Column One powstał w 1991 w Berlinie. Trzon zespołu stanowią Jürgen Eckloff, Renè Lamp i Robert Schalinski, wykorzystujący do poszczególnych wydawnictw wielu współpracowników. Ma na koncie dużo wydawnictw pod swoim szyldem jak i kolaboracji. Swoją muzykę określają jako eksperymentalną, inspirowaną dekonstrukcjonizmem. Nurt myślowy dekonstrukcjonizmu powstał w Francji w drugiej połowie XX wieku, osobiście uważam go za irracjonalny i mijający się z rzeczywistością. Pomimo to muzyka oparta na założeniach osobliwej filozofii może okazać się ciekawa.
Niestety, moim zdaniem w przypadku omawianego zbioru płyt (wydanego cyfrowo oraz w postaci bogato przygotowanych CD) tak nie jest. Nagrania powstały w latach 1991-2010. W procesie twórczym wykorzystano też zapisy na taśmach z lat osiemdziesiątych. Jako się rzekło Column One eksperymentuje z dźwiękiem. Koncepty kolejnych płyt z cyklu mają wyrażać niezwykłe, nie do końca zrozumiałe dla mnie idee. Przykładowo "Religious Tools" powstał kiedy na dwa dni członkowie zespołu zamknęli się w kościele. Umieścili w tym budynku kilka mikrofonów i nagrywali swoje aktywności, m.in. zabawy z naczyniami liturgicznymi, uderzali nimi, przestawiali je, itd. Idei innych patronujących temu zbiorowi płyt w ogóle nie potrafię zrozumieć, są tak osobliwie przedstawione. Na przykład "Ta praca nie jest nagraniem. Istnieje jako ruch, nieskazitelna materia" - nie bardzo wiadomo o co chodzi.

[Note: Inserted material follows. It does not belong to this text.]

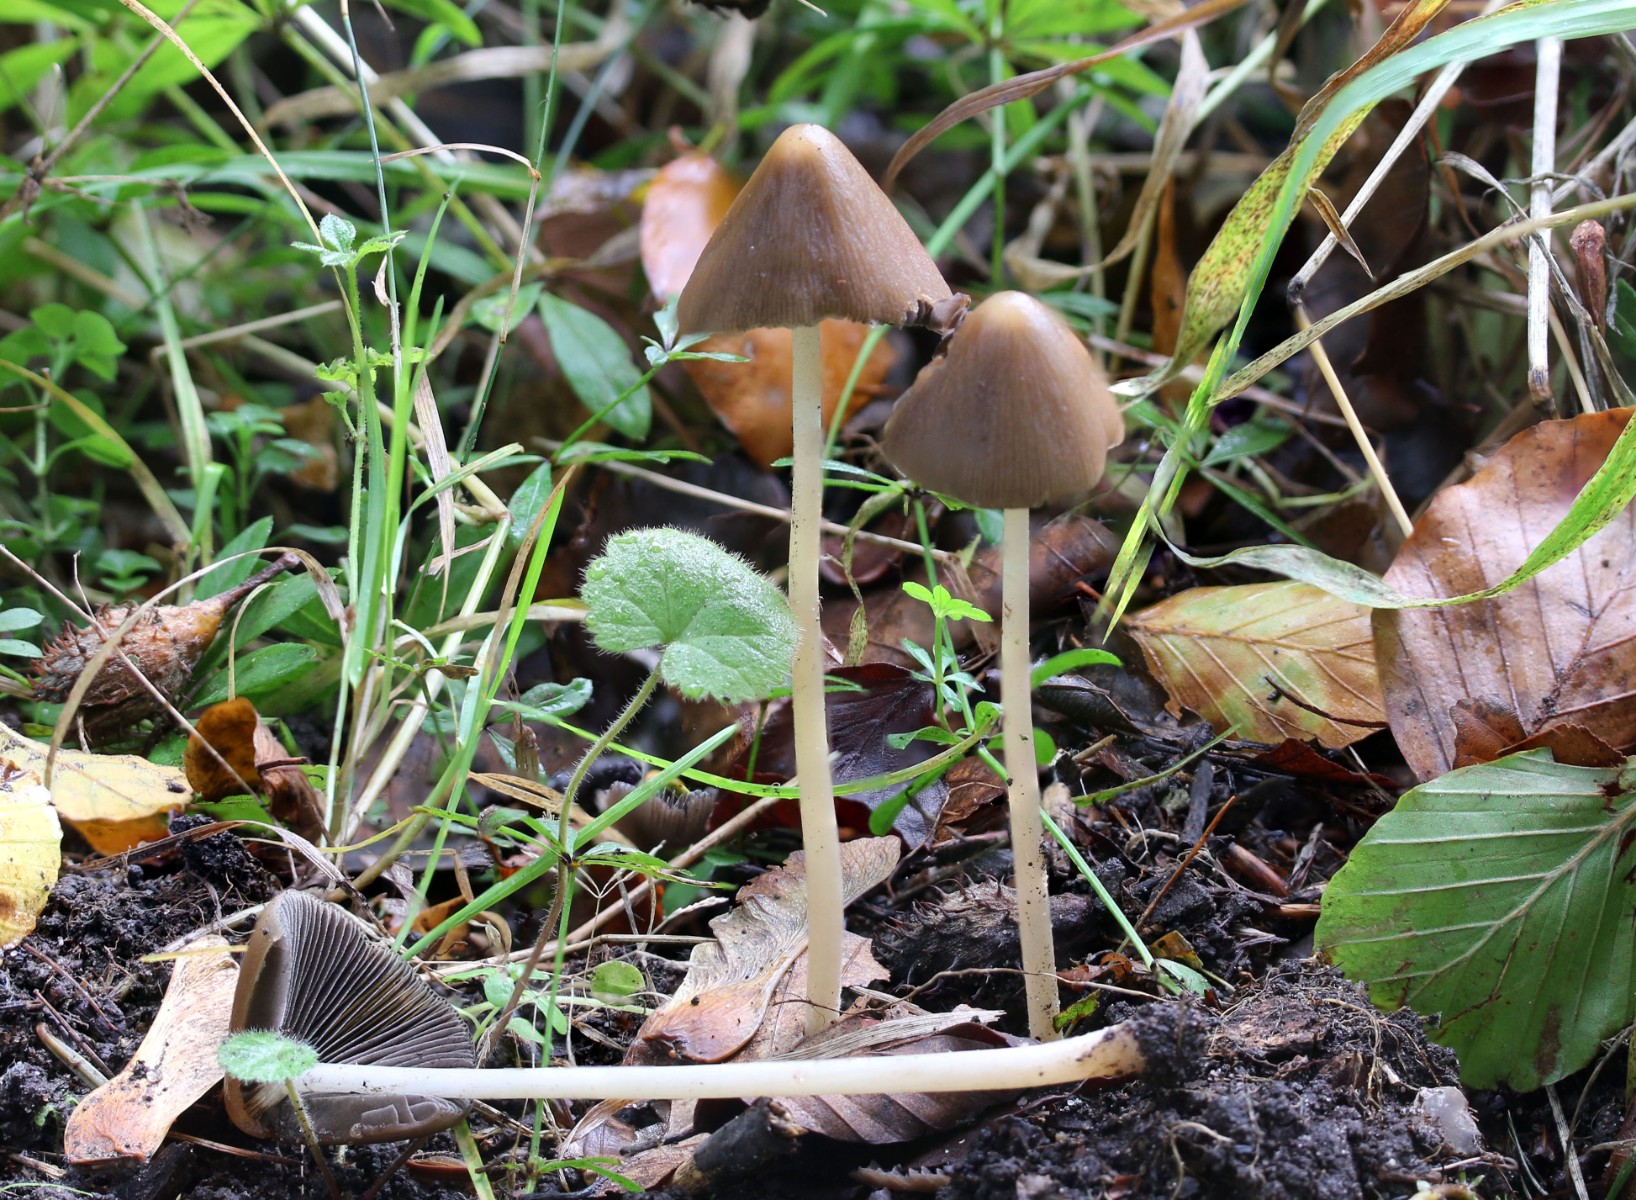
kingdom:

Stylem muzycznym najbliżej Column One jest do ambientu i muzyki etnicznej. Metoda grania jest otwarta i improwizowana, nie posiada określonych reguł. Użyto bogatych środków wyrazu, różnorodnych instrumentów, śpiewów, nagrań terenowych, głosów ptaków i zwierząt, odgłosów wody, dźwięków takich jak ludzkie kroki. Nic ciekawego z tego jednak nie wynikło. Melodie i rytmy są proste, dziecinne, umiejętności gry na instrumentach są bardzo amatorskie, nie ma tempa, głębi, czegoś co przyciąga do słuchania. Utwory wloką się niemiłosiernie jak radziecki film propagandowy. Często nie słyszymy normalnej muzyki tylko stukanie, pukanie, plumkanie.
Przesłuchałem w całości wszystkie 5 płyt, ale nie mogłem się doczekać, kiedy to się skończy. Mimo wszystko nieliczne tracki są dość ciekawe. Kojarzą mi się trochę z Osjan, trochę z Za Siódmą Górą. Wojcek Czern, członek tego ostatniego zespołu (czyli Za Siódmą Górą) i twórca zacnego labelu OBUH Records wysoko sobie ceni twórczość Column One. Bardzo szanuję Wojcka, może jestem za mikry intelektualnie na taką muzę, ale nic na to nie poradzę. Dla mnie to jest słabe i po prostu sakramencko nudne.